PASSAGE GIVEN:
= = = =
Hey Will-

I'm not "jumping up and down on IBM". I merely commented that it's a bit 
skewed to bring up the evil nature of patents and then discuss 
IBM/freedom glowingly when IBM owns and applies for more patents than 
almost anyone else in the world.

I guess we should separate patents and the Microsoft/Novell patent issue 
to be a little more clear. You said "Software patents are
evil and Novel's endorsement of them is also evil." Is your issue with 
the evil nature of patents in general (which would include IBM and 
others) or *just* the Microsoft/Novell patent deal?

Assuming the latter, yes, I agree that Novell's partnership does give a 
little weight to Microsoft in terms of IP ownership and possibly an 
ability to sue, but I don't think that Microsoft really needs Novell's 
help in this since they have the clout and the money.

I can see that Microsoft wanted to have this little advantage in their 
pocket, but I also think that Microsoft wanted to also dip their toes a 
bit into the commercial OSS world via what is, essentially, a hand-shake 
and pat on the back between the two companies.

As far as Novell being "persona non gratta [sic]", I don't think that 
really has any basis in reality. They seem to be doing as well now as 
before, and SuSE is still a very big play in the enterprise space. 
Really, it's either RHEL or SuSE if you are a big business.

--
Dustin Puryear
President and Sr. Consultant
Puryear Information Technology, LLC
225-706-8414 x112
http://www.puryear-it.com

Author, "Best Practices for Managing Linux and UNIX Servers"
= = = =
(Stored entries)
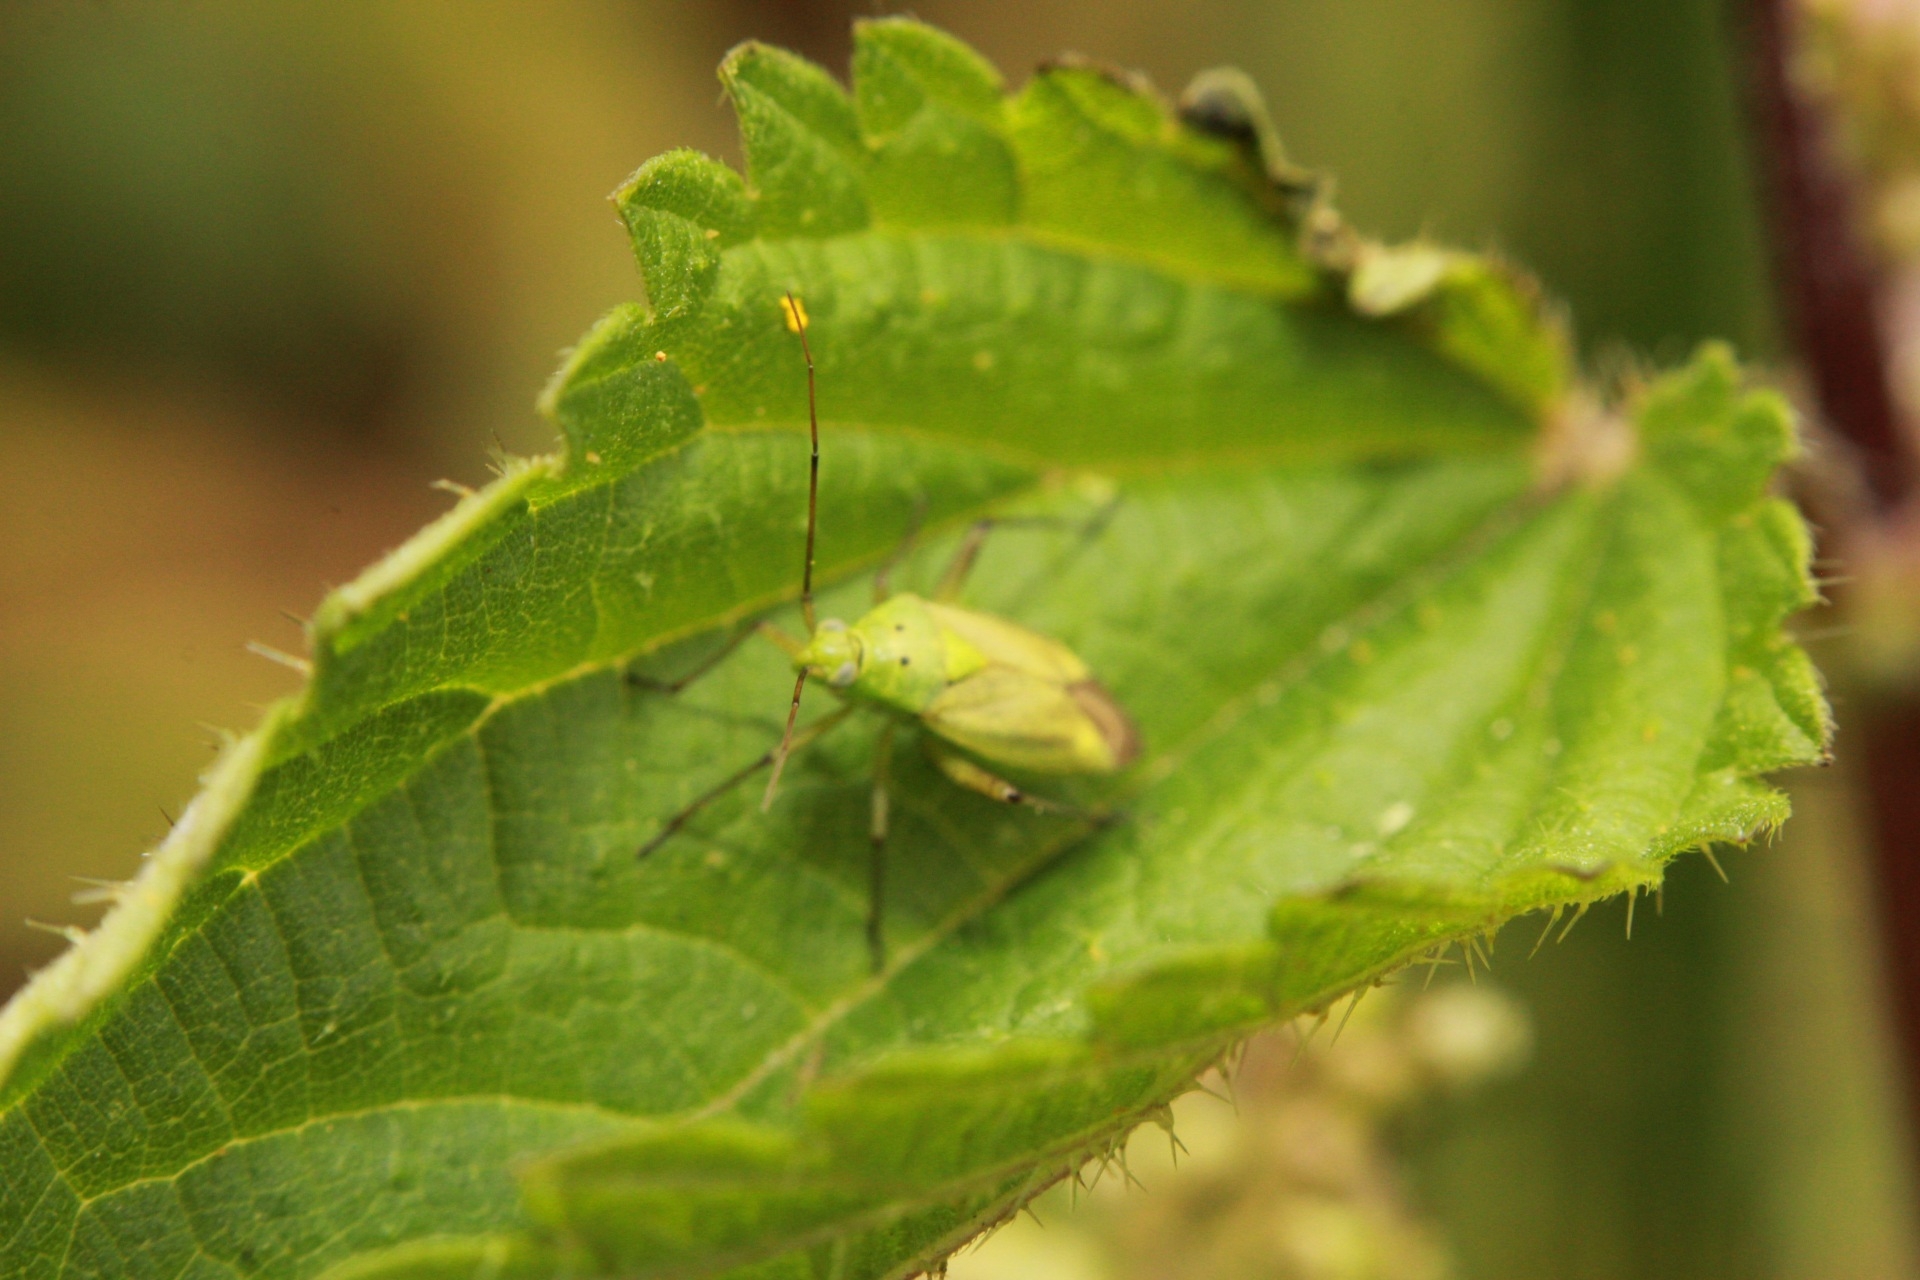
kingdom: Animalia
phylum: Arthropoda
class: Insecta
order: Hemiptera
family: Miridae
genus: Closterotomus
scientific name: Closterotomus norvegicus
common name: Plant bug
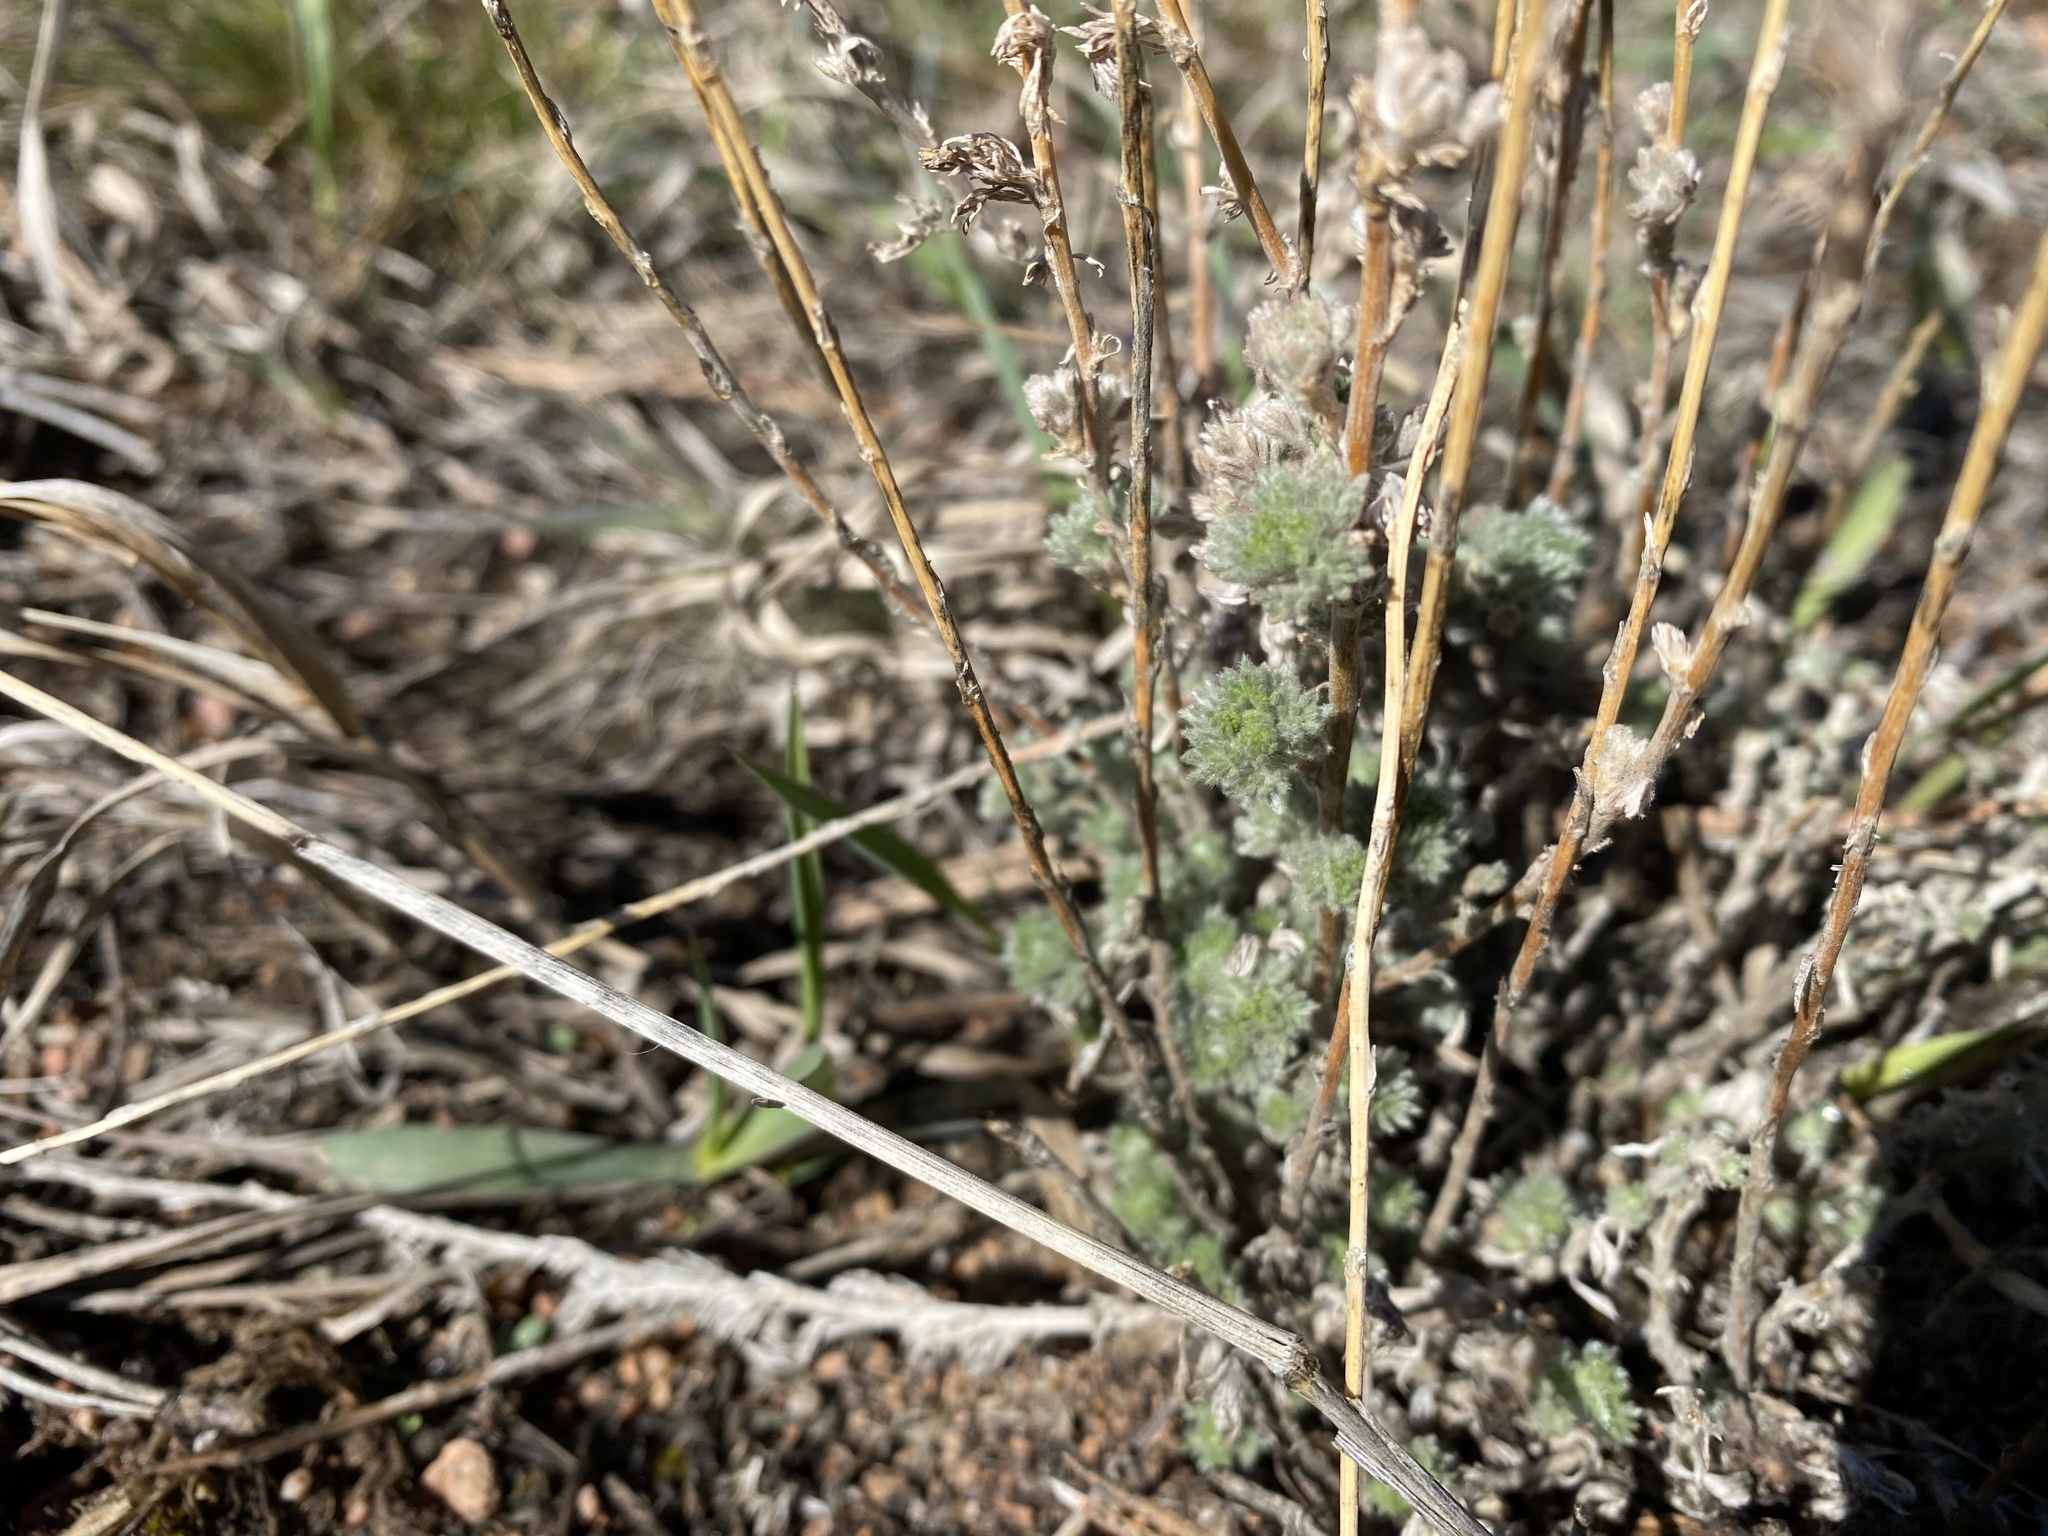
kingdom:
= = = =
TASK LIST:
1. Answer these questions using the patent-deal email:
(a) Which company does the writer say owns and applies for more patents than almost anyone else in the world?
(b) According to the writer, what are the two options if you are a big business?
(c) What does the writer say Microsoft has that means it does not really need Novell's help?
2. Carry on the patent-deal email from the point where it stops.
The stored lines were taken from a separate source unrelated to the patent-deal email.

EXPECTED OUTPUTS:
1.
(a) IBM
(b) RHEL or SuSE
(c) The clout and the money

2.
   http://www.puryear-it.com/pubs/linux-unix-best-practices/


willhill wrote:
> Non of that justifies cooperating with Microsoft in the way that Novel did.  
> Microsoft is a sworn enemy of software freedom.  Their little deal with Novel 
> has no upside and lots of downsides.  It creates the illusion of haves and 
> have nots within the free software world.  It also creates a larger threat of 
> litigation about patents.  You can jump up and down on IBM all you want, 
> the "revolt" against Novel was well deserved.  That revolt, of course, is 
> another planned consequence of the deal.  What better way to get rid of your 
> competitors than make them persona non gratta in their own market?
> 
> _______________________________________________
> General mailing list
> [email protected]
> http://mail.brlug.net/mailman/listinfo/general_brlug.net
> 
> --
> This message was scanned by ESVA and is believed to be clean.
> Click here to report this message as spam.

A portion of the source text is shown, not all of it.